> [The task] Look through the data below for the line with "rAuszeit – Hannover" and the line with "e up in light", then output those two and all lines in between, exactly as written.

☆ ☆ ☆ ☆ ☆ ☆ ☆

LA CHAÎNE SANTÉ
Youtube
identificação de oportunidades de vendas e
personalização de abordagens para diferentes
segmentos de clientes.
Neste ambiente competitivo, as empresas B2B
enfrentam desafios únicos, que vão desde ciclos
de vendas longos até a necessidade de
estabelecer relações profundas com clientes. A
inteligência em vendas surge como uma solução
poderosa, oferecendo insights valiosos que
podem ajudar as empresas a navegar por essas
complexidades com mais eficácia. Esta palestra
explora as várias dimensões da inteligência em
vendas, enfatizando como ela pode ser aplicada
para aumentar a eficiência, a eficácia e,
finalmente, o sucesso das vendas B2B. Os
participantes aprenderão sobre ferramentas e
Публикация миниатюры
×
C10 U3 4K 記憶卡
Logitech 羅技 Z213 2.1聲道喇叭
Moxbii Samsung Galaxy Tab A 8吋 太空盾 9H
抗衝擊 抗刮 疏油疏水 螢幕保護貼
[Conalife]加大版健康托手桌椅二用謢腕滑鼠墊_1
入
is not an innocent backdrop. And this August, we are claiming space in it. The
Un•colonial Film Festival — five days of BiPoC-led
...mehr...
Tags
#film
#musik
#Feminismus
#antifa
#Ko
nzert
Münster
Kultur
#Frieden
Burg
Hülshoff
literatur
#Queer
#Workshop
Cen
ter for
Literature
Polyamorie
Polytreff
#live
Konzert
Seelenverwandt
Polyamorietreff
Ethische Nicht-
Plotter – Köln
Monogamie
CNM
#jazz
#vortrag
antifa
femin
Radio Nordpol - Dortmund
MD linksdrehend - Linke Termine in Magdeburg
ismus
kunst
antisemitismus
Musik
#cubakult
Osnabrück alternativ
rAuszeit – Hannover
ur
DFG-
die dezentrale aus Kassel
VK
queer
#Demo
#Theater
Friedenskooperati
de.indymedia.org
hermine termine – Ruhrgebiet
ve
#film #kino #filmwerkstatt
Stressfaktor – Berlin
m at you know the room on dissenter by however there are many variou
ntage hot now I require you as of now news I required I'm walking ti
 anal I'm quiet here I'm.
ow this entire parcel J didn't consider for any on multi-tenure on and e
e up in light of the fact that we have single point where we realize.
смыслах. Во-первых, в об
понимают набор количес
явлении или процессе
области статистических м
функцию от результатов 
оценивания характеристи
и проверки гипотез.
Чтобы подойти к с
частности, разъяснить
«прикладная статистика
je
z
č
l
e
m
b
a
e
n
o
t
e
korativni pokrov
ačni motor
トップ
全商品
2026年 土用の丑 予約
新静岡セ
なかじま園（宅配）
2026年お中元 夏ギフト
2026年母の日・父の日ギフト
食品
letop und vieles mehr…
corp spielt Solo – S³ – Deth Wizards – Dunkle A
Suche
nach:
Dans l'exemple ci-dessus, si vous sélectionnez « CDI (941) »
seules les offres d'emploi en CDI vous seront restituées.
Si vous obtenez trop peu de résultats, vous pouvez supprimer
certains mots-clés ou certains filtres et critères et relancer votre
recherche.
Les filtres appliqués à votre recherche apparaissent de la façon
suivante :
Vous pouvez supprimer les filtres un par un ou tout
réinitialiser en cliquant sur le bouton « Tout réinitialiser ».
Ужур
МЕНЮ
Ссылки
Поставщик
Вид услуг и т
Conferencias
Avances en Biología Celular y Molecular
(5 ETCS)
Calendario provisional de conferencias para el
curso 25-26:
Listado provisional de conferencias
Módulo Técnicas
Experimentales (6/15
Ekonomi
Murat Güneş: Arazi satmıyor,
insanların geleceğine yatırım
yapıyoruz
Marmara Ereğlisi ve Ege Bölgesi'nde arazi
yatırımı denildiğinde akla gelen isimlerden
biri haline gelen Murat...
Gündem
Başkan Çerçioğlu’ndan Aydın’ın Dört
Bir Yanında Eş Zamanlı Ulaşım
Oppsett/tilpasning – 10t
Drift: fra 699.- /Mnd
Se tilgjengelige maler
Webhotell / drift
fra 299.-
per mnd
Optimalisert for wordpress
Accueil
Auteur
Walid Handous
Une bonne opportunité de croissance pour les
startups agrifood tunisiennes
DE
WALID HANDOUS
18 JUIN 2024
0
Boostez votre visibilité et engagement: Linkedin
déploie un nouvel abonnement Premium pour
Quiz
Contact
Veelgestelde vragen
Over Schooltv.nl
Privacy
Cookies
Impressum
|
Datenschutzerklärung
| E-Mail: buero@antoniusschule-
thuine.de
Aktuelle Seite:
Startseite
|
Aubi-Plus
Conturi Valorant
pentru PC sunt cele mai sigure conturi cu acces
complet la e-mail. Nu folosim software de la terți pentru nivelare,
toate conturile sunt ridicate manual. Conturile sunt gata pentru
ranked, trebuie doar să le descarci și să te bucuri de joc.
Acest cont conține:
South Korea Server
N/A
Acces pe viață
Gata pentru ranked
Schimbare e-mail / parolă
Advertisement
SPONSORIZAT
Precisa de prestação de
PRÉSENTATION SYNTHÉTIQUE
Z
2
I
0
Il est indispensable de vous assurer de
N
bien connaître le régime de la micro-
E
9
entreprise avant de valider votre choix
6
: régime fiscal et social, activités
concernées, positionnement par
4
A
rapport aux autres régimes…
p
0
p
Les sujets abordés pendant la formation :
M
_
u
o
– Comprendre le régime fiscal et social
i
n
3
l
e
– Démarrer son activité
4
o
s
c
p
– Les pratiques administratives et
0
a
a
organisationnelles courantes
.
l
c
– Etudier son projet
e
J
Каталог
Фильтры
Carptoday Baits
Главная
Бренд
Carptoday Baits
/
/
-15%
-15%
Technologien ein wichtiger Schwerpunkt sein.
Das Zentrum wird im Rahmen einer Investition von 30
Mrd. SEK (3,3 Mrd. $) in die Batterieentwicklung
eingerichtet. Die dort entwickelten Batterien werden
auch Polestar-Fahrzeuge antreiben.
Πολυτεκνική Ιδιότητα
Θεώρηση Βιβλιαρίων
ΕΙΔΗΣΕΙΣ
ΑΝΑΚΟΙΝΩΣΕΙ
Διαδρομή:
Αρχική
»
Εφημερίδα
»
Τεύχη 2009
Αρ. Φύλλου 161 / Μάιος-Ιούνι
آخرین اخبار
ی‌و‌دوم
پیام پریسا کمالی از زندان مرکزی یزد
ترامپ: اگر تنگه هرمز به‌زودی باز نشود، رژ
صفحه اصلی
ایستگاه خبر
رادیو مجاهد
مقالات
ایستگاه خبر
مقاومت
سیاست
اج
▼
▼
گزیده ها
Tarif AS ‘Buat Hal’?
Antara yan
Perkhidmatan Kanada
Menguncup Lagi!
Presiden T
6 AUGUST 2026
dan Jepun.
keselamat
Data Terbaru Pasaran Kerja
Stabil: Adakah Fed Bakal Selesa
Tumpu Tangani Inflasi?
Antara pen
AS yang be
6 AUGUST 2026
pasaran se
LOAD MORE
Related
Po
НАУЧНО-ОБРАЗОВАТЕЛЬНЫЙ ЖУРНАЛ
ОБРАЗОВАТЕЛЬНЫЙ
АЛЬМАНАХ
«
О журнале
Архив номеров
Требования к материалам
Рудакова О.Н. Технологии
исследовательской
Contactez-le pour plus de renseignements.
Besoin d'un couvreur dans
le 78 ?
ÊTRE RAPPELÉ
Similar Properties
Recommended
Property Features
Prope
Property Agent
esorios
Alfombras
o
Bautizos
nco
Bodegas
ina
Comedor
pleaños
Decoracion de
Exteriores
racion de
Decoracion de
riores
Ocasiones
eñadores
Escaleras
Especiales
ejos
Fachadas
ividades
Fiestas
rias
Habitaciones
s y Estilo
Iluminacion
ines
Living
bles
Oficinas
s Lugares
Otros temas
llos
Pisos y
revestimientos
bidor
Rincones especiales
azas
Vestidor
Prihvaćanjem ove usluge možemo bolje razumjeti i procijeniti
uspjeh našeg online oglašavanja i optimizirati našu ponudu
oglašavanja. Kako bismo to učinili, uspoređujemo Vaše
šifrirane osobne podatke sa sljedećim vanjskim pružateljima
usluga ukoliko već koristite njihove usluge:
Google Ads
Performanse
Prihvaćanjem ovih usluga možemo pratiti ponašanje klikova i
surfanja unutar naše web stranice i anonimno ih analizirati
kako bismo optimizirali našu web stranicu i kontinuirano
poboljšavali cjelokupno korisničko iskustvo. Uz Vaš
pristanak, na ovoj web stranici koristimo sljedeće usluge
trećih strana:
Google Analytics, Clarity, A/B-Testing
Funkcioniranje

☆ ☆ ☆ ☆ ☆ ☆ ☆

> [Answer to this task]
rAuszeit – Hannover
ur
DFG-
die dezentrale aus Kassel
VK
queer
#Demo
#Theater
Friedenskooperati
de.indymedia.org
hermine termine – Ruhrgebiet
ve
#film #kino #filmwerkstatt
Stressfaktor – Berlin
m at you know the room on dissenter by however there are many variou
ntage hot now I require you as of now news I required I'm walking ti
 anal I'm quiet here I'm.
ow this entire parcel J didn't consider for any on multi-tenure on and e
e up in light of the fact that we have single point where we realize.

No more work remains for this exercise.